* ЗАДАНИЯ ДЛЯ ВЫПОЛНЕНИЯ:
1: Перепишите без изменений отрывок из текста о китайском буддизме: начните со слов "Л.Е.Янгутов" и остановитесь после слов "исходных посылок буддизма.".
2: Напишите продолжение текста о китайском буддизме, начав сразу после его последнего предложения.

* ТЕКСТ УПРАЖНЕНИЯ:
══════════
Л.Е.Янгутов
ПСИХОЛОГИЧЕСКИЕ АСПЕКТЫ УЧЕНИЯ О "СПАСЕНИИ" В КИТАЙСКОМ БУДДИЗМЕ
Учение о "спасении" имело исключительно важное значение для всех буддийских школ и направлений. Оно выступало в качестве динамической части всего буддийского комплекса и обусловливало его постоянную эволюцию. Исходные принципы учения о "спасении" оставались неизменными для всех школ буддизма. Они непосредственно вытекали из исходных посылок буддизма.
Буддизм провозгласил всякую жизнь во всех ее проявлениях страданием. Согласно этому воззрению, каждый индивид подвержен страданию независимо ни от его эмоционального состояния, ни от общественного положения, ни от материального достатка. Страдание — это постоянный атрибут человеческой жизни, более того, это форма существования индивида. Однако подобное существование не является истинным, поскольку страдание противоестественно. Поэтому необходимо избавление от данной формы существования, т. е. от страдания. Следующая основополагающая посылка буддизма утверждает, что страдание имеет причину, которая кроется в привязанности к жизни. Но это ни в коем случае не означает отрицания жизни, ибо последнее противоречило бы учению о перерождениях, имевшему исключительно важное значение для буддистов. По их мнению, привязанность к жизни — результат неведения, допускающего мысль: "Это я, это мое". На самом деле нет такого "Я", которое составляло бы личность как таковую, наделенную эмоциями, чувствами, волей, желаниями. "Я" ложно, т. е. индивид, противопоставляющий себя окружающим его предметам внешнего мира как некую самостоятельную сущность, на самом деле не является таковым. Нет такого субстанционального начала, как "Я". Эту мысль весьма удачно выразил О. О. Розенберг:
"Мы не имеем права обособлять части общего узора и говорить: вот солнце, вот "Я". Нет солнца, нет "Я", в смысле чего-то самостоятельно существующего. Есть лишь узор: "личность, видящая солнце", одна нераздельная картина" [1, с. 21].
══════════
* РАЗДЕЛ ДАННЫХ:
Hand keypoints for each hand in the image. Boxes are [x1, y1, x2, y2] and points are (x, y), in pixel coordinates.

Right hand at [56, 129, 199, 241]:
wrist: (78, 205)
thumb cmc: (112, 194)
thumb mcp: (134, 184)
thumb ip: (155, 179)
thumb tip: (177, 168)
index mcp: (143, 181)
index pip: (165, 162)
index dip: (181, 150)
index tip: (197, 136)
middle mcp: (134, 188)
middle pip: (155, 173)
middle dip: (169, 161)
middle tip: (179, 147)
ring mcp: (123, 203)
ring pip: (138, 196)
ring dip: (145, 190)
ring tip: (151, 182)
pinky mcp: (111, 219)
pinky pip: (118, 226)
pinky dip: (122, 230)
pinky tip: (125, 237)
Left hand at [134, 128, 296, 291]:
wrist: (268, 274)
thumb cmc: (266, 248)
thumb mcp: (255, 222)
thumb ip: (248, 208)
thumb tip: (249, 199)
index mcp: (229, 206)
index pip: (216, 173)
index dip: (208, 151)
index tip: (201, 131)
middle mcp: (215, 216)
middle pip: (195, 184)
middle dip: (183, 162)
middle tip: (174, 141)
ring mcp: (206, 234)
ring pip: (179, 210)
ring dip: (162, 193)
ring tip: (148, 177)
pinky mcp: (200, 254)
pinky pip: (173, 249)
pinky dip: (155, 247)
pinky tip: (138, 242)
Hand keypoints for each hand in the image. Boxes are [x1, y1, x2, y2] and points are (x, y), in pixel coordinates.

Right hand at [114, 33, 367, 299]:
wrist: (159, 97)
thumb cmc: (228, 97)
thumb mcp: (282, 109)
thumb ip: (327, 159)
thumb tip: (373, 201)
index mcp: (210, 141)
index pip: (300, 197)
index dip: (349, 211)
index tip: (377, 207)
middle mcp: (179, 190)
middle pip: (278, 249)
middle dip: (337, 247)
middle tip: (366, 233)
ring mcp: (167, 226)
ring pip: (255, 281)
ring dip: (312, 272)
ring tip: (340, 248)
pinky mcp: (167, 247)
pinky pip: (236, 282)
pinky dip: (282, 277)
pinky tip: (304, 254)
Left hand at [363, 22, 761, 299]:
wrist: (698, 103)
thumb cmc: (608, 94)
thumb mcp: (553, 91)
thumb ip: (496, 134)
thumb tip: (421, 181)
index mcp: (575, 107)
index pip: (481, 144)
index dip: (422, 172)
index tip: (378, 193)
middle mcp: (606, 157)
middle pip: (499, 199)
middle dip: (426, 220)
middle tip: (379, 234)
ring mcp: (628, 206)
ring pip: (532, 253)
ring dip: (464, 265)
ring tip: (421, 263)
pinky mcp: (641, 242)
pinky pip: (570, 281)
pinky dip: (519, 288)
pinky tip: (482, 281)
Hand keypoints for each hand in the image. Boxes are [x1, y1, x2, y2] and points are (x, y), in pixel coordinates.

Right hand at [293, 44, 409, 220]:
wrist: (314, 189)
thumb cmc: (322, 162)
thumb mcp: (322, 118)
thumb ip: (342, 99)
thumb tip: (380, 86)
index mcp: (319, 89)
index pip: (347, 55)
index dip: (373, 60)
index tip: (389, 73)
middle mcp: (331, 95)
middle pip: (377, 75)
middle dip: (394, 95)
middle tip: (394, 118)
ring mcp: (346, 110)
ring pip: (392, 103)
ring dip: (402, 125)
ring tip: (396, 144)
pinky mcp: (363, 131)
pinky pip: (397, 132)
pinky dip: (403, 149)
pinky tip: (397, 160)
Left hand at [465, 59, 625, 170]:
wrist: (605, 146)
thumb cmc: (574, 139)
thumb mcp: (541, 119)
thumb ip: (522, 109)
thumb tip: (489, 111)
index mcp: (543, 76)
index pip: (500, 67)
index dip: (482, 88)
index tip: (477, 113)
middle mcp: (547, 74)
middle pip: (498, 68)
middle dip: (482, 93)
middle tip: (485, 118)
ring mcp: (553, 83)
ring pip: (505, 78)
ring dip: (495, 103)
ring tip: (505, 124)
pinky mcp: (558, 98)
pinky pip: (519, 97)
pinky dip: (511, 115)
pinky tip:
══════════
* ВЫПОЛНЕННЫЕ ЗАДАНИЯ:
1:
Л.Е.Янгутов
ПСИХОЛОГИЧЕСКИЕ АСПЕКТЫ УЧЕНИЯ О "СПАСЕНИИ" В КИТАЙСКОМ БУДДИЗМЕ
Учение о "спасении" имело исключительно важное значение для всех буддийских школ и направлений. Оно выступало в качестве динамической части всего буддийского комплекса и обусловливало его постоянную эволюцию. Исходные принципы учения о "спасении" оставались неизменными для всех школ буддизма. Они непосредственно вытекали из исходных посылок буддизма.

2:
Таким образом, объявив страдание необходимым компонентом всякой человеческой жизни, формой существования индивида, буддисты утверждают, что причины страдания кроются в самом индивиде, в его неправильных воззрениях, в его жажде жизни. Поэтому "спасение" фактически сводилось к самоусовершенствованию индивида с целью избавления от собственного "Я". Избавление от собственного "Я" — вот основа основ учения о "спасении". Этот вопрос никогда не оспаривался буддистами. Но что касается конкретных путей и методов избавления от "Я", то здесь их мнения расходились.
Как полагали буддисты, человек в процессе своих бесконечных перерождений настолько вжился в собственное "Я", что не может сразу избавиться от него. Для этого недостаточно лишь дискурсивного знания о том, что ставшие для человека привычными его образ жизни, мысли, чувства, отношения с внешним миром и т. п. основаны на ложном представлении о себе как "я", а потому сами являются ложными. Необходима долгая и упорная работа над собой с целью подавления в себе или же вытравливания из себя различного рода эмоций, чувств, воли, мысли и т. п., порождающих жажду жизни, необходима абсолютная свобода индивида от всего того, что связывает его с земной жизнью. А для этого нужны особые методы и рекомендации. Поэтому "четвертая благородная истина" указывала путь к "спасению" — это так называемый "благородный восьмеричный путь", провозглашающий нравственный идеал "спасения", весьма характерный для раннего буддизма.
"Благородный восьмеричный путь" представлял собой буддийскую мораль. Он включал в себя "правильные взгляды", "правильные стремления", "правильную речь", "правильное поведение", "правильный образ жизни", "правильное стремление", "правильную направленность мысли" и "правильный экстаз" [6, с. 357]. Однако конкретное содержание этой морали показывает, что в буддийском нравственном неизменно присутствует психологическое, и даже в определенной степени доминирует. Нравственные поступки индивида в конечном итоге оцениваются не столько с позиций добра и зла, справедливости и несправедливости, сколько с позиций "омраченности" или "неомраченности" сознания. Дурные деяния осуждаются постольку, поскольку они порождают новые желания и страсти, укрепляют человека в его самомнении и самоутверждении. Что касается хороших поступков, то они становятся таковыми, если "ведут к подчинению страстей и желаний и к искоренению иллюзий" [6, с. 356].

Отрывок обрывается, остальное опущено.